There is a universal number generating SNPSP system having 61 neurons.

5 Discussions and Final Remarks

We report our preliminary work on small universal SNPSP systems with 62 and 61 neurons for computing functions and generating numbers, respectively. Of course these numbers can still be reduced but here we note some observations on results for small SN P systems and their variants. While the numbers obtained in this work are still “large”, we argue that the technique used in this work and as in [10, 17] and more recently in [5, 13], which here we denote as the Korec simulation technique, seems closer to biological reality: each neuron is associated either with an instruction or a register only. In this technique, neurons also have “fewer” rules making them more similar to the systems in [16] as compared to smaller systems in [7,8,9] with “super neurons”, i.e. neurons having a fixed but “large” number of rules. The Korec simulation can also bee seen as a normal form, i.e. observing a simplifying set of restrictions. While it is interesting to pursue the search for systems with the smallest number of neurons, we think it is also interesting to search for systems with a small number of neurons and rules in the neurons. Korec simulation can also be extended to other register machines given in [6].

The smallest systems due to Korec simulation must have \(m+n\) neurons as mentioned in [8]. In this work as in others using Korec simulation, simulating \(M_u\) or \(M'_u\) means having 34 and 30 neurons, respectively. Hence, results in this work and in [5, 10, 13, 17] are approximately double these numbers but it is still open how to further reduce them without violating the Korec simulation. Perhaps including a parameter k where each neuron has no more than k rules could be considered in future works.

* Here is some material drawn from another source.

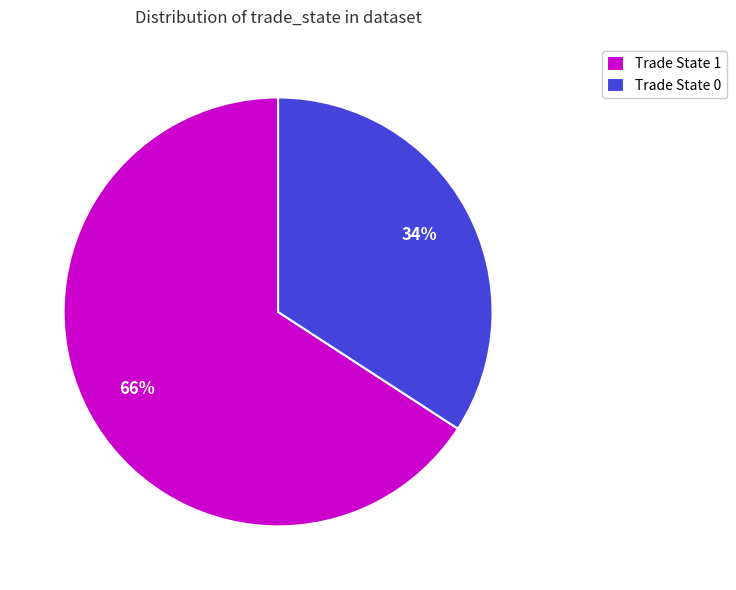

Count the number of slices in the pie.

2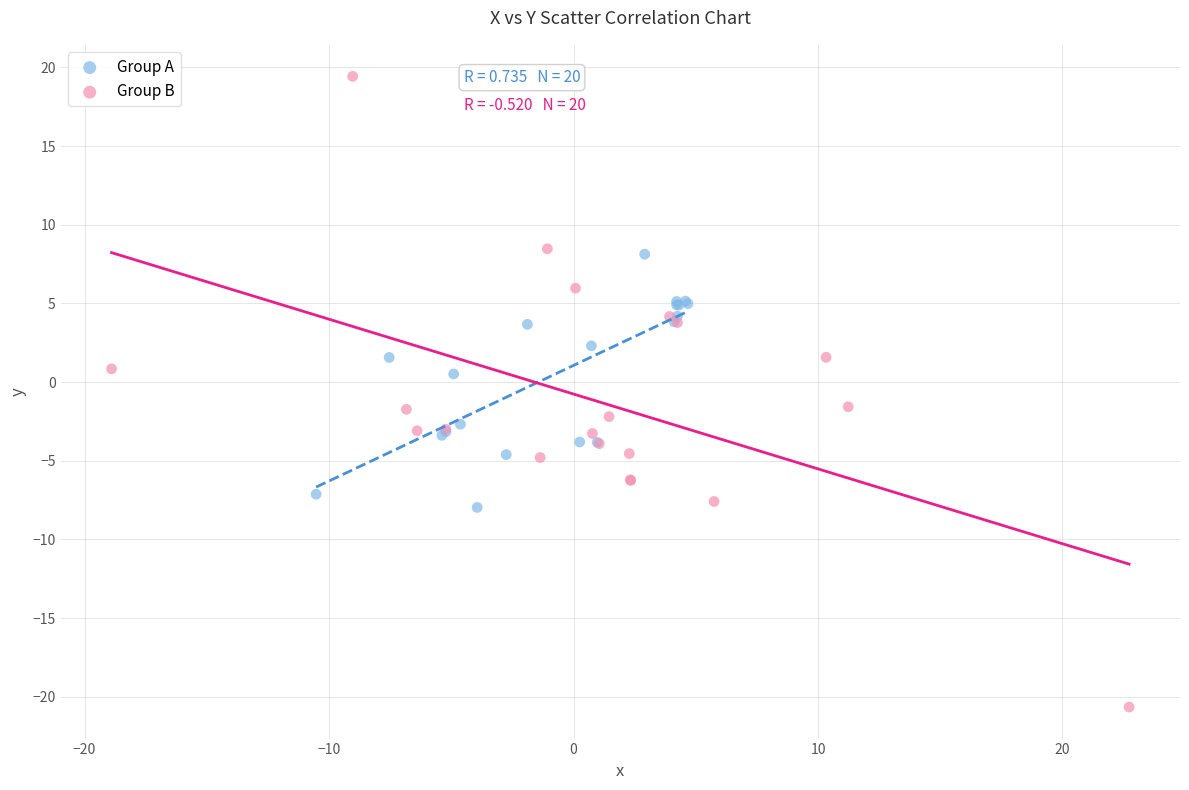

Which series has the widest spread of Y values?

Group B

In our results, all neurons in our modules have \(k = 2\) except for the \(c_i\) neurons in the INPUT module. Such neurons can be replaced with neurons having at most 2 rules, but it remains open how to do this in our systems and in others without increasing the number of neurons “significantly”.

Lastly, this work is only concerned with SNPSP systems having neurons that produce at most one spike each step. It remains to be seen how small the system can become if neurons produce more than one spike each step, e.g. using synapse weights as in [1] and extended spiking rules as in [7, 8, 13].